For most tests, assert.Eventually is the right tool. For tests that wait specifically on a WaitGroup, use your own WaitTimeout — it produces a better failure message ("WaitGroup did not finish within 2s" beats "Condition never satisfied").
assert.Never¶
assert.Never(t, cond, waitFor, tick) fails if cond ever returns true within waitFor. Used for negative assertions: "this goroutine should not trigger event X within 1 second."
5. quicktest and other libraries¶
github.com/frankban/quicktest provides a qt.C test context with checker-based assertions:
It does not directly include a WaitTimeout but combines with channels naturally.
github.com/maxatome/go-testdeep is similar — declarative assertion library, no concurrent-test extensions.
For most Go projects, testify plus a small testutil package is sufficient. Heavier frameworks add cognitive load without proportional benefit.
6. Concurrent benchmarks¶
Benchmarks of concurrent code use b.RunParallel:
func BenchmarkConcurrentInc(b *testing.B) {
c := NewCounter()
b.RunParallel(func(pb *testing.PB) {
for pb.Next() {
c.Inc()
}
})
}
RunParallel creates GOMAXPROCS goroutines, each looping on pb.Next(). It internally handles all the WaitGroup-style synchronisation. Reset-and-run boilerplate disappears.

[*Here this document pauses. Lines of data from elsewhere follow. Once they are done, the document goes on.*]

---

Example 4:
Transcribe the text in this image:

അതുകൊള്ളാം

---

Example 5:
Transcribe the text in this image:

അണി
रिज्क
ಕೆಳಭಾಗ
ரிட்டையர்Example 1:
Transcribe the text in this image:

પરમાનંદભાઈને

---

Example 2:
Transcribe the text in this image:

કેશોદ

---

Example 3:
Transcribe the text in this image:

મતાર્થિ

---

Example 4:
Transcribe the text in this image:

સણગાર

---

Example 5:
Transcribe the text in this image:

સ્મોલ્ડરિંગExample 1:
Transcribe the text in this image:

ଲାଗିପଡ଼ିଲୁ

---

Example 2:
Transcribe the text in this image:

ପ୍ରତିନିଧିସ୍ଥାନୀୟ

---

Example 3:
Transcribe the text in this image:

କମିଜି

For a custom number of goroutines, use b.SetParallelism(n) which multiplies GOMAXPROCS by n.
Note: benchmarks run for b.N iterations chosen automatically. Race-test patterns (start barrier, etc.) don't fit benchmarks — benchmarks measure throughput, not race coverage.
7. The Sync test pattern for production primitives¶
When you build a new sync primitive (a custom lock, a lock-free queue, a barrier of your own), the tests look like the ones we've been writing — but with much higher repetition counts and explicit ordering.

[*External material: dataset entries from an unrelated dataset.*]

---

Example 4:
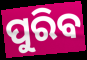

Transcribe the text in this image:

ପୁରିବ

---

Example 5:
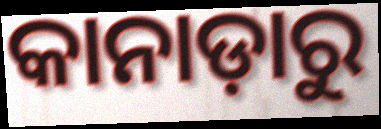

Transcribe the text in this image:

କାନାଡ଼ାରୁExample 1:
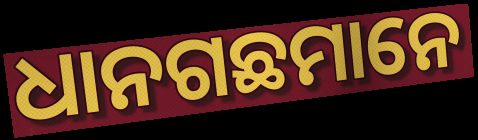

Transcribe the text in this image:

ଧାନଗଛମାନେ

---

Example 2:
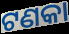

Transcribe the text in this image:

ଟଣକା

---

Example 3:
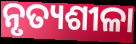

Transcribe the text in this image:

ନୃତ୍ୟଶୀଳା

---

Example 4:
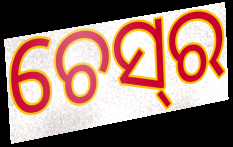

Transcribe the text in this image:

ଚେସ୍‌ର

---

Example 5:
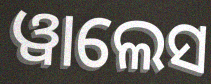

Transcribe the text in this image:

ୱାଲେସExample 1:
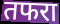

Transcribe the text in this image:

तफरा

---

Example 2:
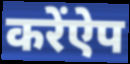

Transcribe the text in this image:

करेंऐप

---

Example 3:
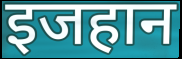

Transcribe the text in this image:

इजहान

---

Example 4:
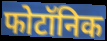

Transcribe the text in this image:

फोटॉनिक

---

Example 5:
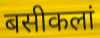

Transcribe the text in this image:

बसीकलांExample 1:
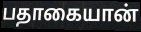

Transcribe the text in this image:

பதாகையான்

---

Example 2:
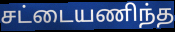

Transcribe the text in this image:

சட்டையணிந்த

func TestMyLockMutualExclusion(t *testing.T) {
const Iterations = 1000
const Goroutines = 8
var lock MyLock
var counter int
for trial := 0; trial < 100; trial++ {
counter = 0
start, fire := testutil.StartBarrier()
var wg sync.WaitGroup
wg.Add(Goroutines)
for i := 0; i < Goroutines; i++ {
go func() {
defer wg.Done()
<-start
for j := 0; j < Iterations; j++ {
lock.Lock()
counter++
lock.Unlock()
}
}()
}
fire()
testutil.WaitTimeout(t, &wg, 30*time.Second)
if counter != Iterations*Goroutines {
t.Fatalf("trial %d: counter = %d, want %d",
trial, counter, Iterations*Goroutines)
}
}
}
100 trials × 8 goroutines × 1000 iterations × race detector overhead = a ten-second test that catches almost every locking bug. The start barrier maximises contention per trial.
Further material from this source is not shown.